Thomas Andrew Franco (born April 14, 1980) is an American actor, artist, and the founder of the Firehouse Art Collective in Berkeley, California. He is the brother of actors James Franco and Dave Franco.

==Early life and education==
Franco was born Thomas Andrew Franco on April 14, 1980, in Palo Alto, California. His mother, Betsy Lou (née Verne; born 1947), is a writer and occasional actor. His father, Douglas Eugene Franco (1948–2011), ran a Silicon Valley business, and was a "philanthropic entrepreneur". Franco's father was of Portuguese (Madeiran) and Swedish descent. Franco's mother is from a family of Russian Jewish ancestry; her parents had changed the surname from "Verovitz" to "Verne." Tom was born the second of their three boys and is the middle child of three brothers; the older is actor, director, writer, and artist James Franco and the younger is actor and director Dave Franco.
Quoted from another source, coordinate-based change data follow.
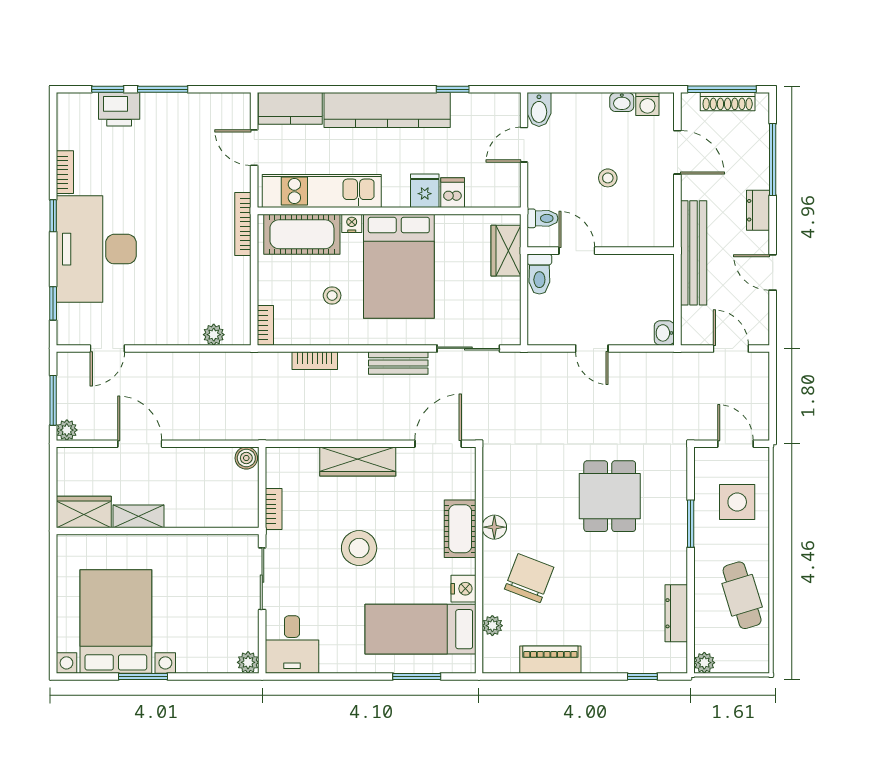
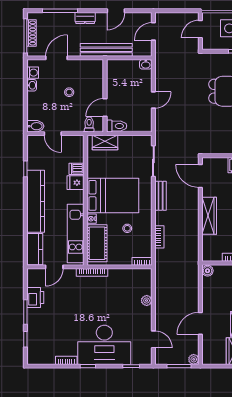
printer: (119, 109) -> (35, 298), moved
plant: (214, 335) -> (147, 301), moved

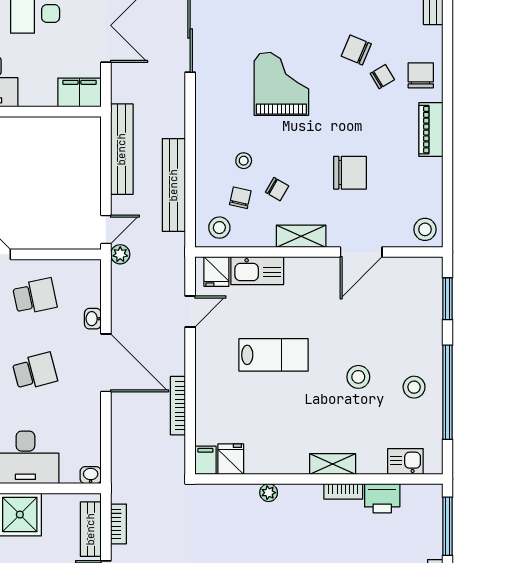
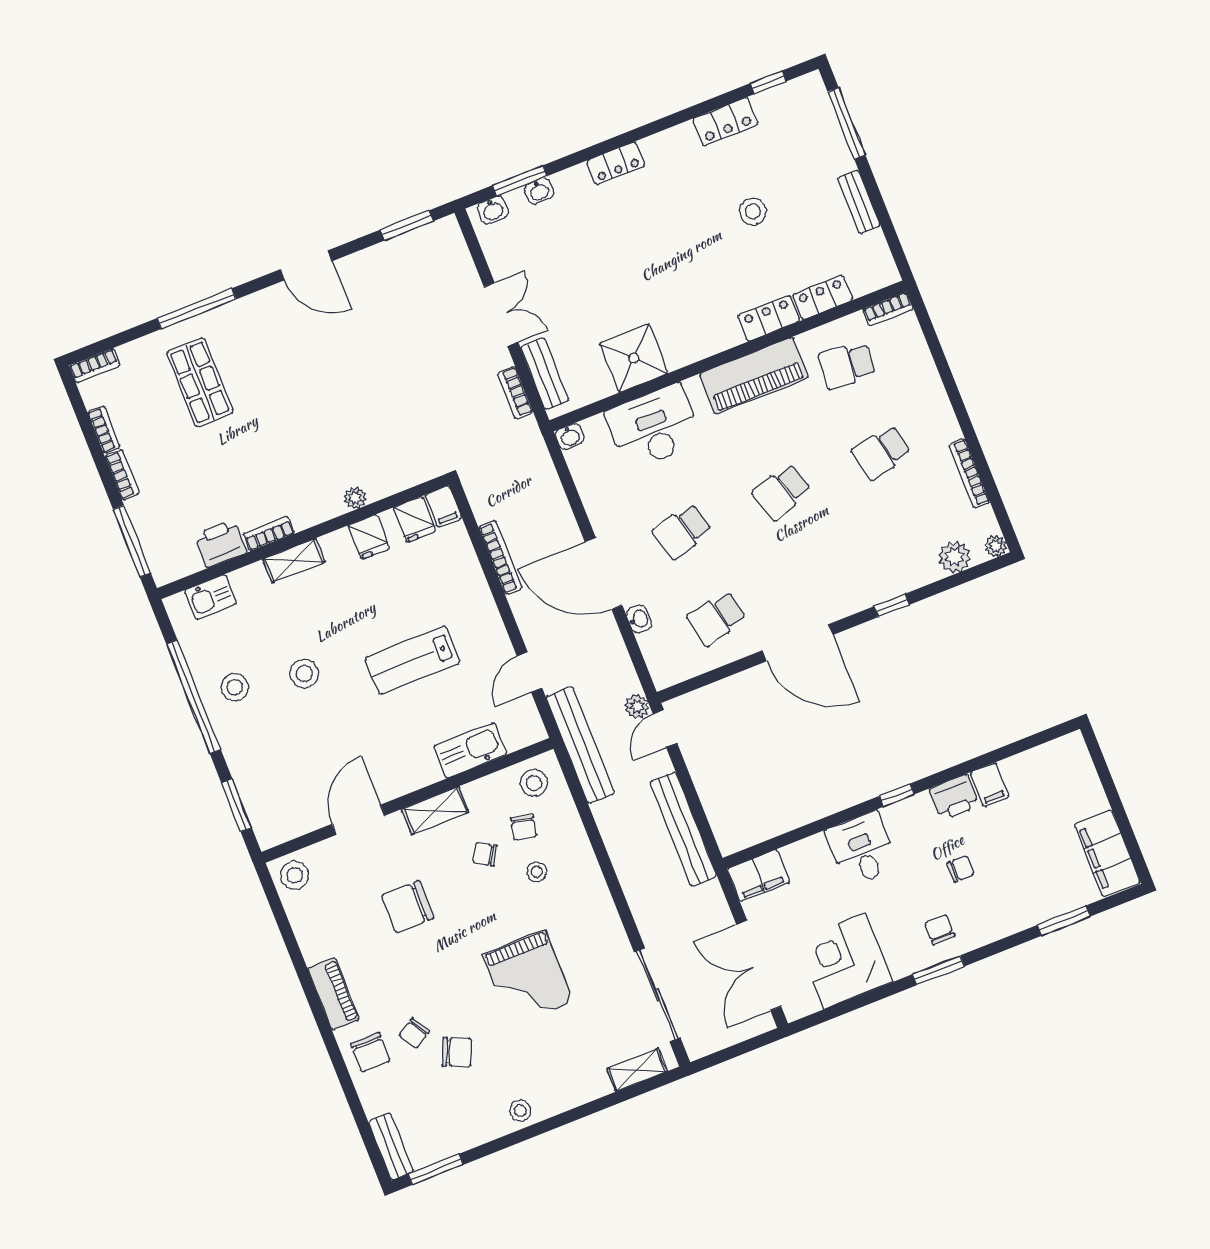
bench: (174, 185) -> (580, 745), moved
fridge: (216, 272) -> (369, 537), moved, turned 180

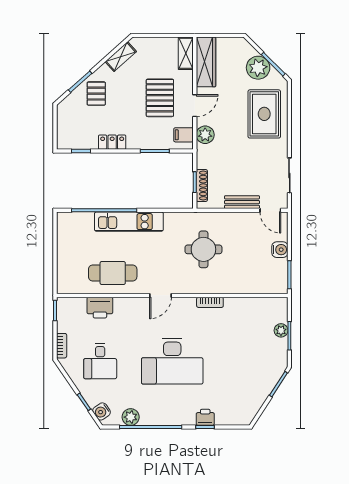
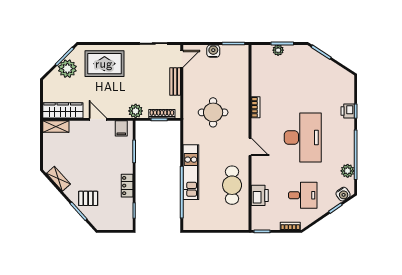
pallet: (160, 98) -> (92, 147), removed
plant: (205, 135) -> (136, 111), moved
They were raised in Palo Alto.

Franco is a graduate of Palo Alto High School, class of 1998. He graduated in 2002 from University of California, Santa Cruz majoring in fine art, then attended California College of the Arts in Oakland, California, majoring in ceramics.

==Career==
Franco started acting professionally with his role as Frog Boy in the comedy horror film Basket Case 2 (1990). He subsequently appeared in A Peace of History (2005) and The Devil Wears a Toupee (2007). He had a small role in The Disaster Artist (2017), as a crew member on The Room, in which his brothers played the lead roles (James as Tommy Wiseau and Dave as Greg Sestero).

Franco is the founder and co-director of Berkeley's Firehouse Art Collective. He shared directorship with his wife Julia Lazar Franco, who died in 2014.

==Personal life==
Franco's first wife, Julia Lazar, worked closely with him. They married in a private ceremony on July 28, 2014 and she died one month later. Her death was a result of liver failure (brought on by hepatitis C and liver cancer) and kidney trouble. The two were married in a hospital solarium about a month before her death.

On May 14, 2021, Franco married film producer Iris Torres. On February 25, 2023, Franco and Torres revealed they were expecting their first child. Their son, Lennon Jnaneshwar Franco, was born on May 4, 2023.